You can see from the sign that they named their little spread “El Rancho de Coleman”. I wouldn’t have guessed they would have used a Spanish theme, but who am I to judge? I was a little “taken aback” by the sign itself. I know Dave and Maggie to be, as I am, racially open minded and sensitive to ethnic perceptions. So when I saw the color of the horseman on the sign, I wondered what that was about.

Some may say that it sends the same message as those little statues of black doormen that lined the driveways of wealthy landowners in the racially divided South in the fifties. But knowing how kind hearted Dave and Maggie are, I would guess that they had the picture commissioned by a local artist and didn’t have the heart to tell him or her to change the color of the rider to white. What kind of message would that have sent to the art community?

We rode 35+ miles this morning and the hills around San Antonio don’t get any easier. We started the ride after most of the people had left from the parking lot, but a couple guys hooked up with us and we rode together for seven or eight miles. They rode behind me talking to Jean for quite a while and then one of them rode next to me for a time.
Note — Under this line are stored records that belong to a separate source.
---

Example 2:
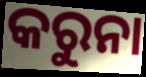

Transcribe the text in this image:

କରୁନା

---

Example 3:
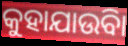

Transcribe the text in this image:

କୁହାଯାଉିବା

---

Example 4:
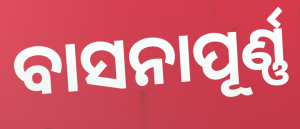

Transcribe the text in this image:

ବାସନାପୂର୍ଣ୍ଣ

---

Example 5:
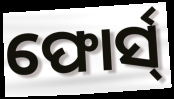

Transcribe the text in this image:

ଫୋର୍ସ୍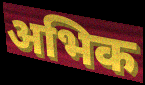
अभिक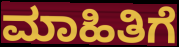
ಮಾಹಿತಿಗೆ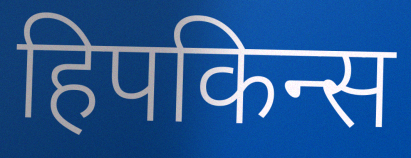
हिपकिन्सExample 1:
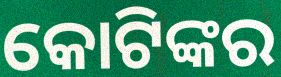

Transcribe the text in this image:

କୋଟିଙ୍କର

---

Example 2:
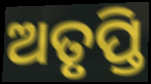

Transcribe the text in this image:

ଅତୃପ୍ତି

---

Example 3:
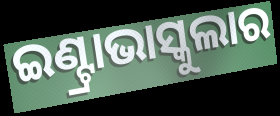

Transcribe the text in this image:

ଇଣ୍ଟ୍ରାଭାସ୍କୁଲାର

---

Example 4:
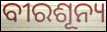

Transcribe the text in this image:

ବୀରଶୂନ୍ୟ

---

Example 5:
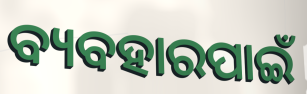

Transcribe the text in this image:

ବ୍ୟବହାରପାଇଁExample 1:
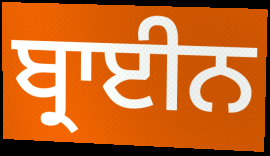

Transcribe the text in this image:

ਬ੍ਰਾਈਨ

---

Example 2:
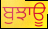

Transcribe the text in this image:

ਬੁਝਾਊ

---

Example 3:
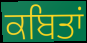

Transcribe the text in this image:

ਕਬਿਤਾਂ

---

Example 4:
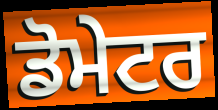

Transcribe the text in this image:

ਡੋਮੇਟਰ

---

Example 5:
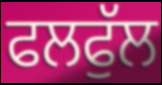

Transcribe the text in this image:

ਫਲਫੁੱਲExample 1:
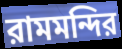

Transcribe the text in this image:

রামমন্দির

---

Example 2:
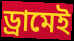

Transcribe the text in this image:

ড্রামেই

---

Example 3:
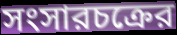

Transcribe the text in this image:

সংসারচক্রের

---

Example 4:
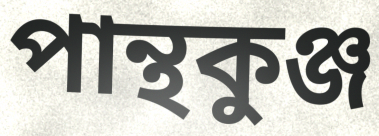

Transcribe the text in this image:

পান্থকুঞ্জ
I’m still a little nervous about riding in groups after the bike fiasco of 2003. The guy next to me rode with his handle bars about six inches from mine and I didn’t have a lot of room between my tires and the shoulder. A car came from behind so he cut in front of me missing my tire by what I thought was an inch and was probably more like a foot, but still too close for my comfort.

As he rode in front of me, I couldn’t help but notice that his bike shorts were about as old and as worn as my oldest pair and you could see right through them. I started laughing out loud thinking about what Larry and Bill would have said. “Hey Bill! How much caulk do you think it would take to fill that crack? Ha, ha, ha, ha.” I’ve heard that one so many times I finally got new bike shorts.
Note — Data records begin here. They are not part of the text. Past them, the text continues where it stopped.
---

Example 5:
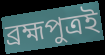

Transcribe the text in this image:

ব্রহ্মপুত্রই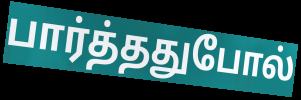
பார்த்ததுபோல்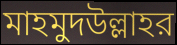
মাহমুদউল্লাহর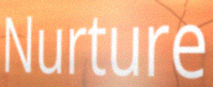
Nurture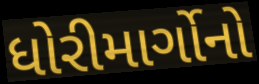
ધોરીમાર્ગોનો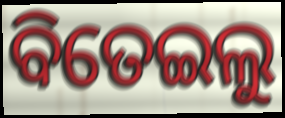
ବିତେଇଲୁ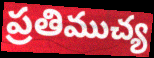
ప్రతిముచ్య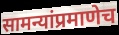
सामन्यांप्रमाणेचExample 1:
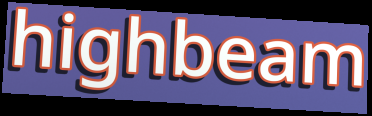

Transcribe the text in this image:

highbeam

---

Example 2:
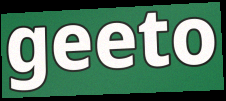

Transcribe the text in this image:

geeto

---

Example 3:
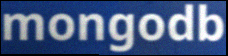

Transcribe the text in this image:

mongodb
When we hit the hills on the North end of Culbreath and then across the whole length of Powell, they pulled away from me. Jean lagged back for a minute and then took off after them. She made another lame excuse about wanting to see if she could stay with them, but I think she may have liked the view a little too much. Anyway, she got her fill (no pun intended) and slowed down so I could catch up. She probably thought we were coming to a turn and she wouldn’t know which way to go.
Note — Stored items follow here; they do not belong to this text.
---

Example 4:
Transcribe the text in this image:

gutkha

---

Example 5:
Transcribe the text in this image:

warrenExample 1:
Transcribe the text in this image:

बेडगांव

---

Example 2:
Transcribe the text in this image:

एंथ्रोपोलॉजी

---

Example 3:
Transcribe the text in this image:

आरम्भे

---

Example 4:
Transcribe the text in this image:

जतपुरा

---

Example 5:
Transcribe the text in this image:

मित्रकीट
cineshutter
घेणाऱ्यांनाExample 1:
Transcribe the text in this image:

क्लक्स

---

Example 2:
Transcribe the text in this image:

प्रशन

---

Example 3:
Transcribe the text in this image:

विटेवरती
We made it back and most of the cars had left the parking lot. I noticed that most of the license plates were Florida (duh!), any many were from Polk (Lakeland) and Pinellas (St. Petersburg) counties. It’s great riding and one of the few places in Florida where there are hills so I can see why people are willing to drive to get there. It’s about 45 minutes from Hudson so we add an hour and a half coming and going to the excursion. We’re a little spoiled about living in Hastings where you begin the bike ride in your own driveway, and within ten minutes you are out in the country on some great roads. If it wasn’t so cold there in the winter there wouldn’t be any reason to leave.